Pour remettre d’aplomb le système de santé français, pas de moyens financiers supplémentaires pour des postes d’infirmière ou d’aide-soignante, mais une ambitieuse « réforme globale » de l’offre de soins. C’est ce qu’ont annoncé le premier ministre, Edouard Philippe, et la ministre de la santé, Agnès Buzyn, mardi 13 février, lors d’un déplacement à l’hôpital d’Eaubonne (Val-d’Oise).

Pour donner davantage de cohérence à des réformes jusqu’à présent annoncées les unes indépendamment des autres, plusieurs chantiers ont été regroupés sous la bannière de ce qui s’appelle désormais la « stratégie de transformation du système de santé ». Cinq grands thèmes sont abordés :

  • la qualité et la pertinence des soins ;
  • les modes de financement et les rémunérations ;
  • le numérique en santé ;
  • les ressources humaines ;
  • l’organisation territoriale.

Un programme copieux qui intervient après plusieurs prises de positions très critiques de Mme Buzyn sur le fonctionnement actuel de l’offre de soins. « Sur l’hôpital, nous sommes arrivés au bout d’un système », avait-elle ainsi déclaré en décembre 2017 à Libération. « En parlant de changer de logiciel, Agnès Buzyn a mis la barre très haut, il faut maintenant qu’elle soit à la hauteur des constats », estimait Frédéric Valletoux, le président de la Fédération hospitalière de France, la structure représentant les établissements publics, avant la présentation du plan.

Délibérément flou

Sur certains points, le programme est délibérément encore bien flou, afin de laisser des marges aux acteurs du système de santé qui plancheront sur certains de ces sujets de mars à mai. Une feuille de route détaillée sera ensuite présentée par le gouvernement « avant l’été ». Un budget de 100 millions d’euros sera par ailleurs consacré chaque année à « l’accompagnement » de ces transformations.

En dehors de ce budget dédié, Edouard Philippe et Agnès Buzyn ne desserrent néanmoins pas la contrainte budgétaire imposée depuis plusieurs années à un monde hospitalier à bout de souffle, traversé par de fortes tensions. Conformément à la promesse de campagne d’Emmanuel Macron, ils proposent en revanche de « corriger » et de « rééquilibrer » la tarification à l’activité, qui pousse les hôpitaux à réaliser toujours davantage d’actes pour obtenir des financements. Une réforme que n’avait pas menée Marisol Touraine lors de ses cinq années au ministère de la santé, malgré la promesse faite en 2012 par François Hollande d’en finir avec « l’hôpital entreprise ».
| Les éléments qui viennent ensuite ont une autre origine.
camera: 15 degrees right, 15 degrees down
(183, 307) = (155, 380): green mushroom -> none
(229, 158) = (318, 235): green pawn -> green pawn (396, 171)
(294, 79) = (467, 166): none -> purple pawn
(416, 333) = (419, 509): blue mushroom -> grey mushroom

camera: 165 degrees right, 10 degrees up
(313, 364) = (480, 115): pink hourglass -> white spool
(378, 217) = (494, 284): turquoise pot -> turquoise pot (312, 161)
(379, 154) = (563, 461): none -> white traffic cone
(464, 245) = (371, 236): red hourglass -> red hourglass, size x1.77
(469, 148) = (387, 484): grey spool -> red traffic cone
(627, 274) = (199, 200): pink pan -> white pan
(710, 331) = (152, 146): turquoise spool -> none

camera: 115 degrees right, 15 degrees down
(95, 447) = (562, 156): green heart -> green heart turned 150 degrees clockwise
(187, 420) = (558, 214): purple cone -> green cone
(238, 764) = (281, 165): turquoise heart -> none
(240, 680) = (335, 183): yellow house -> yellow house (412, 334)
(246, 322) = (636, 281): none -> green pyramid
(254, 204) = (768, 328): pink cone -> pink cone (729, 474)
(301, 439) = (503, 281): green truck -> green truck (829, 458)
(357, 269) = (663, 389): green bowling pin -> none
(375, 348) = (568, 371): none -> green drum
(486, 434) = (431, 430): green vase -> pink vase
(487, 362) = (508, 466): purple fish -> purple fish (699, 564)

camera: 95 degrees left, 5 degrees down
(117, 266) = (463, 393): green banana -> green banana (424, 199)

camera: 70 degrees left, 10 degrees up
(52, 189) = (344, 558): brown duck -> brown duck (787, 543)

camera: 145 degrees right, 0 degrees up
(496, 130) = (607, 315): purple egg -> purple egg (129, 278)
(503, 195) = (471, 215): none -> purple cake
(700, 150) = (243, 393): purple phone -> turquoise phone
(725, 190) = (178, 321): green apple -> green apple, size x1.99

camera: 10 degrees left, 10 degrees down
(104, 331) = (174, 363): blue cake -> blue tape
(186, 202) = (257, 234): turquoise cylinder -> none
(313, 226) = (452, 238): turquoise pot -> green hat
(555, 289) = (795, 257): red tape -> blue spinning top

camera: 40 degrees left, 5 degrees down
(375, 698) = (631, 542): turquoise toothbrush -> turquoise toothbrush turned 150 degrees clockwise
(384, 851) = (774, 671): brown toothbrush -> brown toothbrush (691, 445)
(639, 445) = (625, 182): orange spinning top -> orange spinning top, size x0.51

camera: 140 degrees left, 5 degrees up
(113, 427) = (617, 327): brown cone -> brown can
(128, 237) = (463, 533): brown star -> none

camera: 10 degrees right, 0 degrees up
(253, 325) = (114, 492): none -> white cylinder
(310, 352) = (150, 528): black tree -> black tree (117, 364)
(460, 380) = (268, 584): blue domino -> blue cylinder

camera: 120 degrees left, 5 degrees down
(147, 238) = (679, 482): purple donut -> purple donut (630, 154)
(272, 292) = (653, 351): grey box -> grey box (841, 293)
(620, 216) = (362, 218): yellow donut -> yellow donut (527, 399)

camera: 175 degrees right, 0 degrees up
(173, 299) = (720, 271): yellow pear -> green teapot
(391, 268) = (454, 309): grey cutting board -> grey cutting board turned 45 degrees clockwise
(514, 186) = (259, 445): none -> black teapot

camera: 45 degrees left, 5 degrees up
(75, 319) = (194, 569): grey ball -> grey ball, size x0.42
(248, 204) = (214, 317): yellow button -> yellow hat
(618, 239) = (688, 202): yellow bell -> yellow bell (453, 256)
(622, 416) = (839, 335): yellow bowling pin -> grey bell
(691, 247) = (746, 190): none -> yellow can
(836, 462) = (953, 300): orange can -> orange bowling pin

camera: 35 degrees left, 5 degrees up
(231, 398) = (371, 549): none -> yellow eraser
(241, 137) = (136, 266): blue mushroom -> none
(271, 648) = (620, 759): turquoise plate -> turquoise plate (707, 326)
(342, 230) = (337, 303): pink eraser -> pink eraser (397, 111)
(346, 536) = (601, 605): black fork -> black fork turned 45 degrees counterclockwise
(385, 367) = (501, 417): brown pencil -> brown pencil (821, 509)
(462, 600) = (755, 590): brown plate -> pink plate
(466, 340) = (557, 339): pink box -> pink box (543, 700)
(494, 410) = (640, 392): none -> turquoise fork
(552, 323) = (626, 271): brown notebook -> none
Pas de précipitation pour autant : si de nouvelles façons de financer certains soins hospitaliers doivent bien être expérimentées dès cette année, ce n’est que « d’ici la fin de l’année 2019 » que des nouveaux modèles de financement seront proposés par une équipe dédiée. Ceux-ci devront « mieux refléter l’état de la population » et « mieux tenir compte de la prévention et de la qualité des soins ». La réforme devra également concerner la médecine de ville, « pour laquelle la différentiation des modes de rémunérations doit aussi s’accélérer ».

Mesure systématique de la satisfaction des patients

Un projet dont la philosophie devrait satisfaire ceux qui combattent de longue date les effets « pervers » de la tarification à l’activité, comme le diabétologue André Grimaldi, figure du mouvement de défense de l’hôpital public. Estimant qu’« on est arrivé au bout de la logique de rafistolage à l’hôpital », il s’interroge cependant sur les moyens dont disposera Mme Buzyn pour mener sa réforme. « Nous ne sommes ni en 1945 ni en 1958 [année de création des CHU], les temps ne sont pas à une vaste remise à plat », dit-il.

Autre réforme annoncée mardi : la meilleure prise en compte de la qualité. La Haute autorité de santé devra proposer dès 2018 des « indicateurs de qualité des parcours » de soins des patients portant sur les dix pathologies les plus fréquentes, avant la systématisation de ces indicateurs en 2019.

La satisfaction des patients devra également être « systématiquement mesurée ». Des propositions pour « améliorer, dans les pratiques, la pertinence des soins » devront être faites d’ici cet été par plusieurs acteurs du système de santé. En octobre 2017, Agnès Buzyn avait jugé que 30 % des dépenses « ne sont pas pertinentes ».

Outre la montée en puissance de la télémédecine, le gouvernement fixe enfin pour objectif la fin de l’ordonnance sur papier d’ici 2022, avec la « dématérialisation de l’intégralité des prescriptions » et l’accessibilité en ligne, pour chaque patient « de l’ensemble de ses données médicales ».